God Broke My Heart
"And I will give you a new heart, and I will put a new spirit in you. I will take out your stony, stubborn heart and give you a tender, responsive heart." Ezekiel 36:26
Throughout my whole life, I wanted the flesh heart that Ezekiel talked about. I remember this verse and being intrigued by the idea of a real heart in terms of the interior life. I knew that I had a physically real heart beating within my chest, but in terms of my spiritual life, the landscape of my heart looked more like a stone mountain range instead of a fertile planting ground for God to take root in.
So I took my desires to adoration and prayer and began to ask God to give me this real, fleshed out spiritual heart for His plan and will in my life - even though it would mean having to daily, if not hourly, combat the pride that stood in the way of the destruction of my cold, dead heart.
Yet instead of giving the hammer to God and asking Him to do exactly as He said He could, I pridefully took control of the hammer and began to chip away at my own heart.
Chipping away was probably an optimistic overstatement. It was like I had a huge boulder to break down inside of my soul, but instead of pulling out a jackhammer and dedicating every waking moment that I had into smashing that stone encasement to smithereens, I was scratching at it with my fingernails in my spare time.
It wasn't working. The stone was still there and but I was hurting, aching, longing for anything different. Although it was cold and hard, the stone was at least familiar and comfortable. Having a flesh heart would hurt - the vulnerability and lack of control of a tender heart scared me to death and I was content with my stone.
"Sometimes the only way the good Lord can get into some hearts is to break them." - Fulton Sheen.
God had the incredible ability to, if he so desired, simply glance at my stone heart and do the shatter-and-replacement mission in a split second. Yet He, out of complete love for me and the desiring of my good, chose to break my heart first so it would mend and bind to His heart in the healing process.
In The Voyage of the Dawn Treader by C.S. Lewis, the character of Eustace, an English school boy, is turned into a dragon because of his selfish desires and hardened heart to his role in the Narnia quest. There is a beautiful scene that resonated with my own story within the pages of the book. Eustace returns to camp, transformed back into a boy, and tells his cousins the story of his transformation.

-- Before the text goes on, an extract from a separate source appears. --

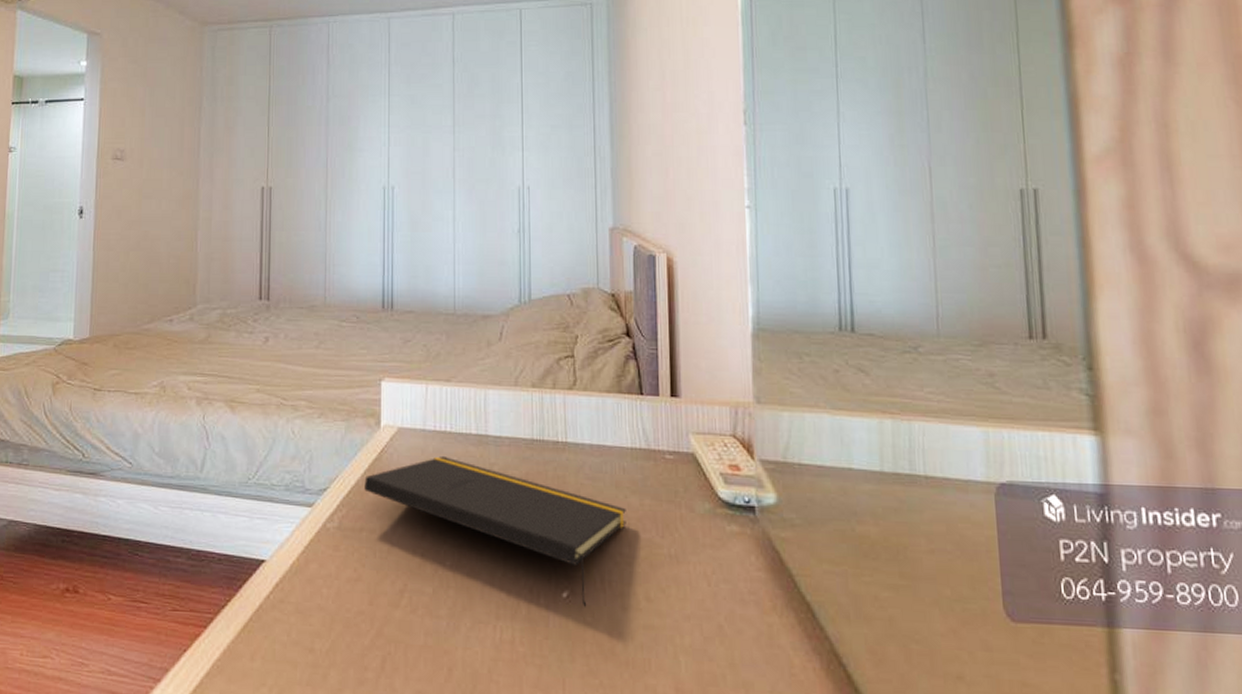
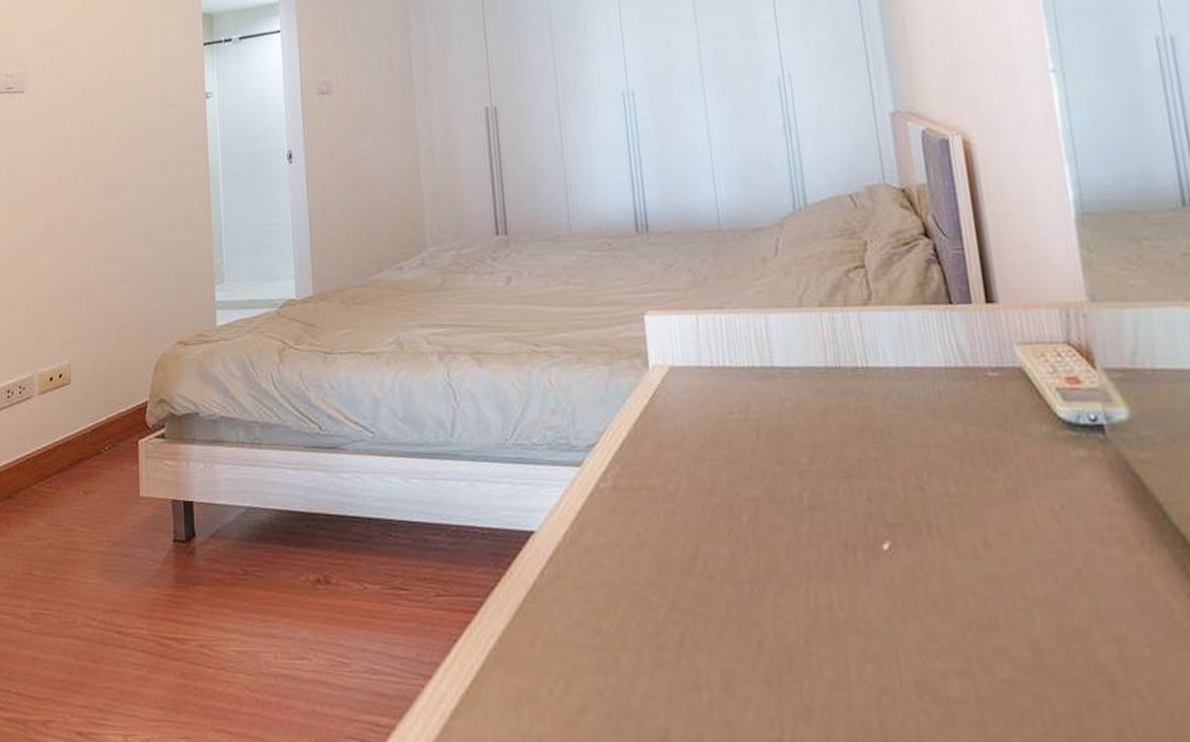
notepad: present [364,456,626,607] -> none [637,396,950,559]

I was just going to say that I couldn't undress because I hadn't any clothes on when I suddenly thought that dragons are snaky sorts of things and snakes can cast of their skin. Oh of course, thought I, that's what the lion means. So I started scratching myself and my scales began coming off all over the place....

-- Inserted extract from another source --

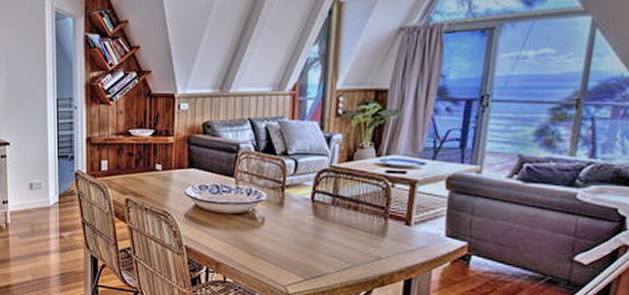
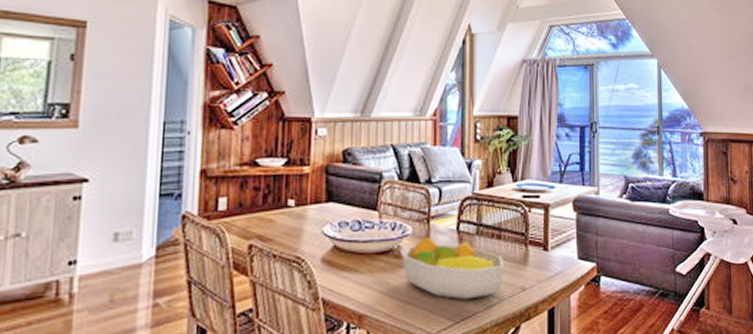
fruit bowl: none [257,203,360,262] -> present [402,236,505,300]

Then the lion said - but I don't know if it spoke - You will have to let me undress you. I was afraid of His claws, I can tell you, but I was pretty nearly desperate now. So I just lay flat down on my back and let him do it.
The very first tear he made was so deep that I thought it had gone right through my heart. And when he began pulling the skin off, it hurt worse than anything I had ever felt. The only thing that made me able to bear it was just the pleasure feeling the stuff peel off.

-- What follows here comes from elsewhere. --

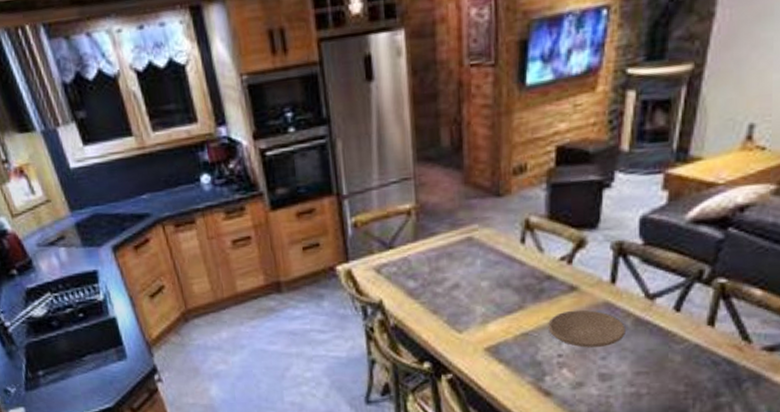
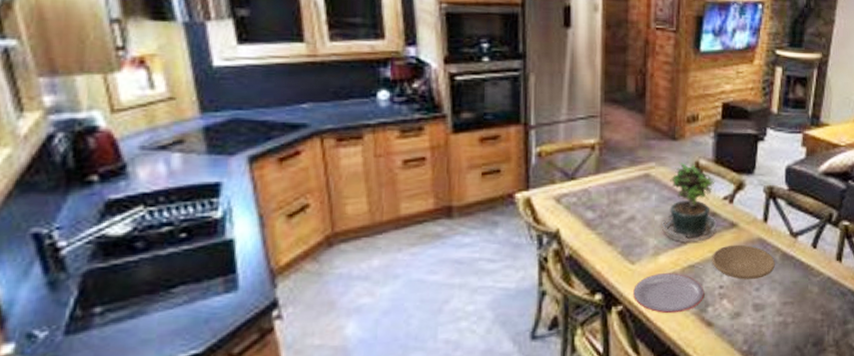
plate: none [462,341,541,383] -> present [633,273,704,314]
potted plant: none [488,221,553,310] -> present [661,161,717,243]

Well he peeled the beastly stuff right off - just as I thought I'd done myself the other three times, only they hadn't hurt - and there it was lying on the grass: only even so much thicker, and darker and more knobbly looking than the others had been. And there was I as smooth and soft as a peeled switch and smaller than I had been. Then he caught hold of me - I didn't like that much for I was very tender underneath now that I'd no skin on - and threw me into the water. It smarted like anything but only for a moment. After that it became perfectly delicious and as soon as I started swimming and splashing I found that all the pain had gone from my arm. And then I saw why, I'd turned into a boy again.
When Eustace tried to scratch away his dragon scales himself, he readily admitted that it hadn't hurt. It was only when he lay vulnerable to Aslan's claws, although they terrified him, that the transformation back into His real self was possible.
The beauty of the Catholic faith is that it is the only religion that makes sense out of suffering. In light of the cross, the suffering that we have is transformed and redeemed into a beauty from ashes. Because Christ's death is outside of the limits of time, each time trials or hardships are placed in our spiritual journey, we have the unique opportunity to unite those sufferings with those of Christ crucified.
My heart isn't all the way transformed into it's best-version-of-itself flesh state. There are still many areas along it's surface that are rough with calloused, hardened stone that God is still ripping off and breaking off in front of my eyes. And, like Eustace's transformation, I look at the pieces of my stone heart that lie in front of me, knowing that those are chunks of stone that would have taken me decades to smash myself.
God is good.
I feel like I say that everyday, but it is the only phrase that my simple heart can utter in light of the incredible mercy and grace He has shown me.
The process still stings, but when I'm thrown into the waters of grace through confession, the pain is but moment and the joy is life-long. And the tender heart that God is slowly transplanting into my chest is one of the most beautiful things that I have seen - tender and vulnerable, but protected by His hand and heart in ways I could have never imagined.